Schneier, an Orthodox rabbi who is spiritual leader of the Park East Synagogue in Manhattan, said that there is a religious revival throughout the world partly because of “the fear of nuclear destruction.” While he welcomes this trend, he said it has also sparked an increase in religious fundamentalism which he noted always means “less tolerance.”

CRITICIZES U.S. FOREIGN POLICY

Schneier criticized United States foreign policy for failing to take account of this trend, the most glaring example being Iran. “We paid too much attention to the military and economic position and strengths of the Shah without truly understanding the power and the potential force of the mullahs and religion,” he noted.

Islamic fundamentalism is also becoming a threat in Egypt, where the murder in Cairo of an Israeli diplomat yesterday is “only the tip of the iceberg,” and in Malaysia, Schneier said. He stressed that this polarization and intolerance is affecting all religions, including Judaism.

“In Israel, Meir Kahane is reported to be winning recruits among young people for his own brand of religious fundamentalism and political extremism, ” he said.

Asked about Kahane’s proposal to expel all Arabs from Israel, Schneier replied that it was a “radical simplistic solution” which is rejected by the government and people of Israel and “certainly by Jews all over the world. “He said such a policy would not only be harmful but no nation lives in isolation and noted that the transfer of mass population has “never succeeded.”

Schneier was also critical of Black Muslim leader Louis Farrakhan, who he said be long to “that historical breed that thrives on prejudice, on divisiveness, on intolerance.” He said Farrakhan “is really a danger and should not be ignored.” Farrakhan “should be condemned, isolated and insulated before he spews forth poison into our American bloodstream,” Schneier said.
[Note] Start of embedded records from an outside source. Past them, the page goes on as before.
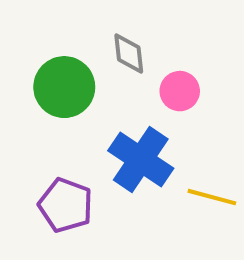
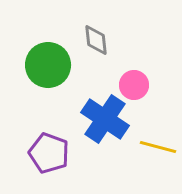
pink circle: (180, 91) -> (134, 85), moved

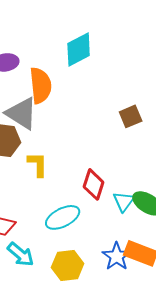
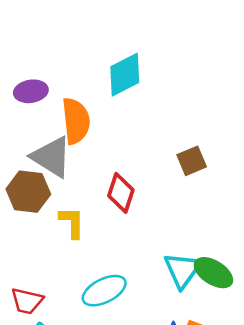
red diamond: (94, 184) -> (121, 193), moved
cyan triangle: (124, 201) -> (183, 270), size x1.4

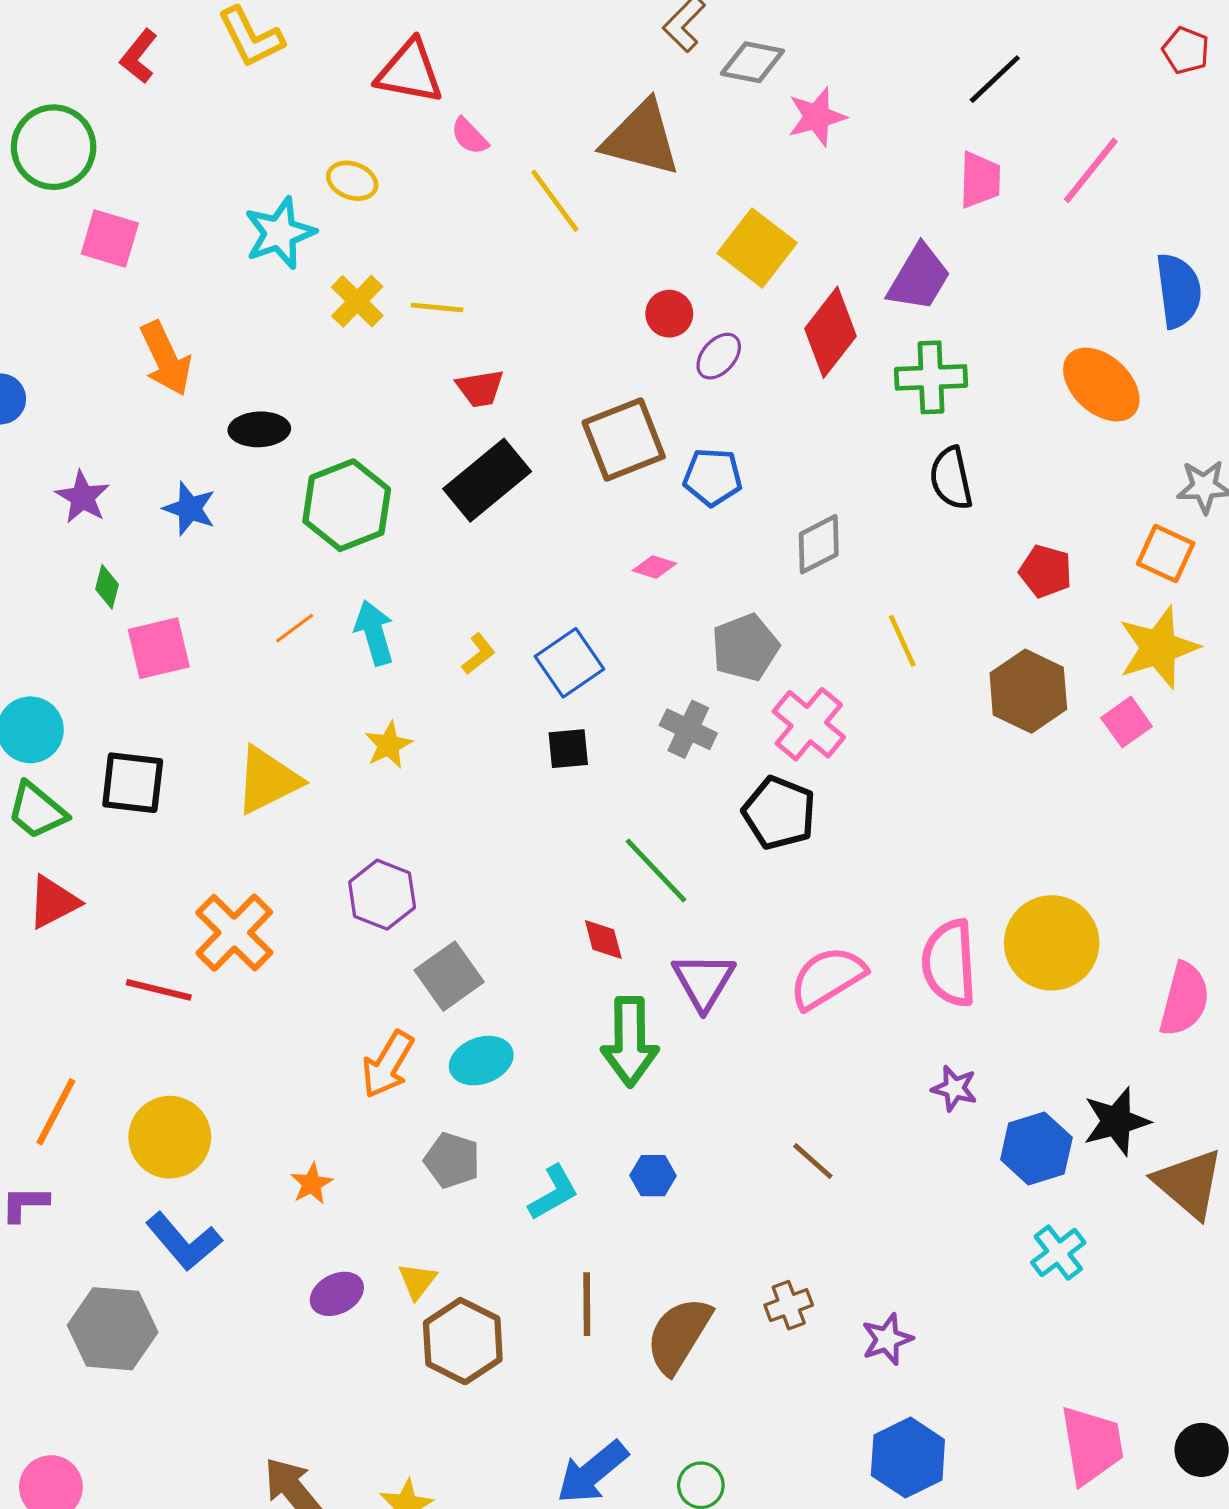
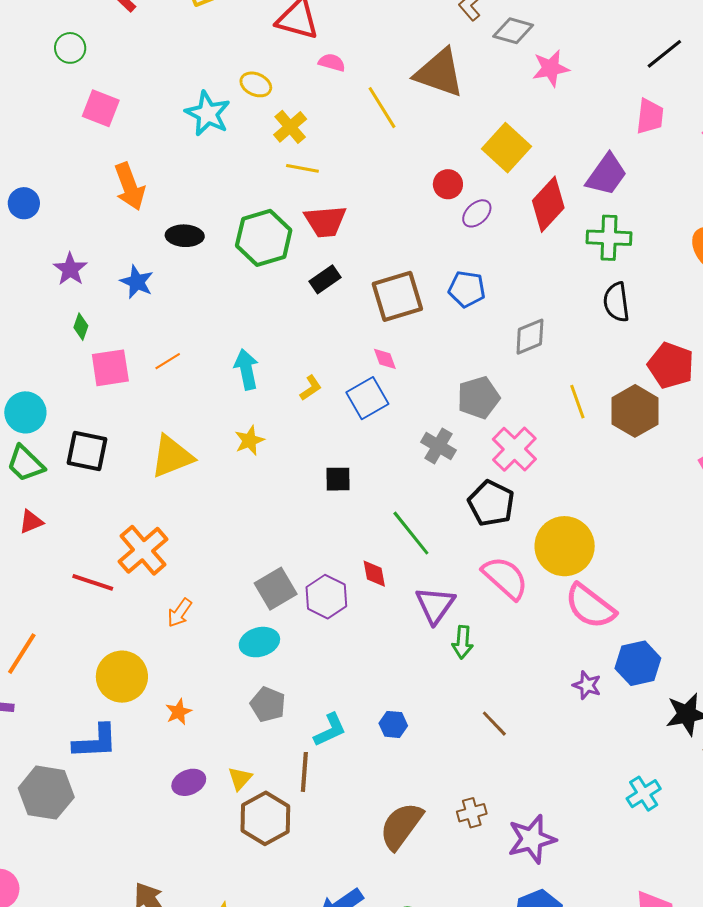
pink semicircle: (470, 136) -> (332, 62), turned 144
green circle: (54, 147) -> (70, 48), size x0.6
cyan star: (280, 233) -> (208, 114), turned -30
yellow cross: (357, 301) -> (290, 127), moved
red trapezoid: (480, 388) -> (325, 221), size x1.4
brown square: (624, 440) -> (397, 296), moved
black rectangle: (487, 480) -> (325, 279), size x0.6
green hexagon: (347, 505) -> (264, 238), moved
pink diamond: (654, 567) -> (385, 359), moved, turned 48
red pentagon: (1046, 571) -> (671, 365), size x1.4
orange line: (295, 628) -> (168, 361), moved
brown hexagon: (1028, 691) -> (635, 411), moved
black square: (568, 749) -> (338, 479), moved
purple hexagon: (382, 895) -> (326, 597), moved
red triangle: (53, 902) -> (31, 522), size x0.7
yellow circle: (1052, 943) -> (565, 546), moved
pink semicircle: (949, 963) -> (590, 606), turned -54
pink semicircle: (827, 978) -> (505, 578), moved, turned 69
green arrow: (630, 1042) -> (463, 642), moved, size x0.6
cyan ellipse: (481, 1061) -> (259, 642), moved
orange arrow: (388, 1064) -> (180, 613), moved, size x0.7
yellow circle: (170, 1137) -> (122, 677), moved
blue hexagon: (1036, 1149) -> (638, 663), moved
blue L-shape: (184, 1241) -> (95, 742), turned -57
brown line: (587, 1304) -> (304, 772), moved
purple star: (887, 1339) -> (532, 839), size x1.5

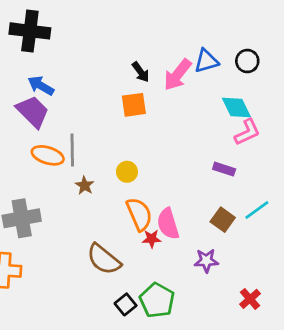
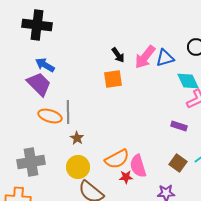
blue triangle: (206, 61) -> (165, 58), moved
yellow circle: (127, 172) -> (78, 167), moved, size x1.5
orange semicircle: (139, 214) -> (117, 159), turned 85

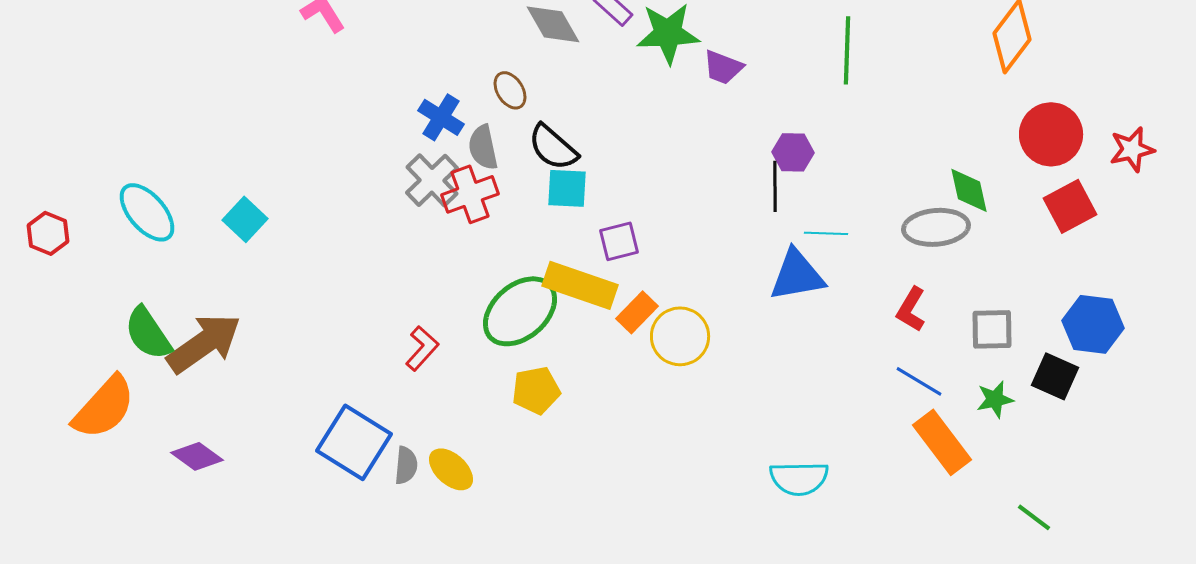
On South Africa, Schneier said religious leaders should use their moral pressure against its apartheid racist policies. He rejected the charge made by the Rev. Jerry Falwell, head of the Moral Majority, that Bishop Desmond Tutu, the Black South African leader and 1984 Nobel Peace Prize winner, is a phoney. Schneier also said that religious revival is going on in the Soviet Union and the Peoples Republic of China. He has visited the Soviet Union 19 times since 1966, the latest being last May. He noted that it was his impression that the new regime headed by Mikhail Gorbachov has not yet decided its policy or religion.

Schneier stressed that religious leaders cannot divorce themselves from the political process. He welcomed the stand on political issues taken by the Catholic Bishops and Jewish and Protestant organizations. “Living in this nuclear age and not to echo some of the moral issues is a gross neglect of responsibility, of religious duty,” he declared.